● YOUR INSTRUCTIONS: Convert every line of the material below into a JSON list of strings, one string per line, leaving out any blank lines.

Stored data
——
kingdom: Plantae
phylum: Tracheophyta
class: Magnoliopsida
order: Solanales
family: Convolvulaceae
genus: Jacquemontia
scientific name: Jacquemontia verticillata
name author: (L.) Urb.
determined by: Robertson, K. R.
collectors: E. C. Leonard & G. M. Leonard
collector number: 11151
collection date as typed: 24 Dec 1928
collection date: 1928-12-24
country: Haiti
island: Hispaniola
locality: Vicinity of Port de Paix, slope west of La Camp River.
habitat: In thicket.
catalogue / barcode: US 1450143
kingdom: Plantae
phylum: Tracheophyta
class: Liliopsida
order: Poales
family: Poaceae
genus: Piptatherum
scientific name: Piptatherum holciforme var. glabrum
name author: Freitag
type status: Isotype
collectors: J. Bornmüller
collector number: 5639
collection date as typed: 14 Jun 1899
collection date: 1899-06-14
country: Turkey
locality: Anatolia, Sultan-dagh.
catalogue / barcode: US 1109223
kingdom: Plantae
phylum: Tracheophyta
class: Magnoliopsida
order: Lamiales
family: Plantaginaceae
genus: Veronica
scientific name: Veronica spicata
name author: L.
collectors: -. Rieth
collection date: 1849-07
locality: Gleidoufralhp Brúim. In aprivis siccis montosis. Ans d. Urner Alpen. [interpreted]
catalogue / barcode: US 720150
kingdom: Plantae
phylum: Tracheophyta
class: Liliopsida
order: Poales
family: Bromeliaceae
——
● ANSWER TO THIS EXERCISE:
[
  "kingdom: Plantae",
  "phylum: Tracheophyta",
  "class: Magnoliopsida",
  "order: Solanales",
  "family: Convolvulaceae",
  "genus: Jacquemontia",
  "scientific name: Jacquemontia verticillata",
  "name author: (L.) Urb.",
  "determined by: Robertson, K. R.",
  "collectors: E. C. Leonard & G. M. Leonard",
  "collector number: 11151",
  "collection date as typed: 24 Dec 1928",
  "collection date: 1928-12-24",
  "country: Haiti",
  "island: Hispaniola",
  "locality: Vicinity of Port de Paix, slope west of La Camp River.",
  "habitat: In thicket.",
  "catalogue / barcode: US 1450143",
  "kingdom: Plantae",
  "phylum: Tracheophyta",
  "class: Liliopsida",
  "order: Poales",
  "family: Poaceae",
  "genus: Piptatherum",
  "scientific name: Piptatherum holciforme var. glabrum",
  "name author: Freitag",
  "type status: Isotype",
  "collectors: J. Bornmüller",
  "collector number: 5639",
  "collection date as typed: 14 Jun 1899",
  "collection date: 1899-06-14",
  "country: Turkey",
  "locality: Anatolia, Sultan-dagh.",
  "catalogue / barcode: US 1109223",
  "kingdom: Plantae",
  "phylum: Tracheophyta",
  "class: Magnoliopsida",
  "order: Lamiales",
  "family: Plantaginaceae",
  "genus: Veronica",
  "scientific name: Veronica spicata",
  "name author: L.",
  "collectors: -. Rieth",
  "collection date: 1849-07",
  "locality: Gleidoufralhp Brúim. In aprivis siccis montosis. Ans d. Urner Alpen. [interpreted]",
  "catalogue / barcode: US 720150",
  "kingdom: Plantae",
  "phylum: Tracheophyta",
  "class: Liliopsida",
  "order: Poales",
  "family: Bromeliaceae"
]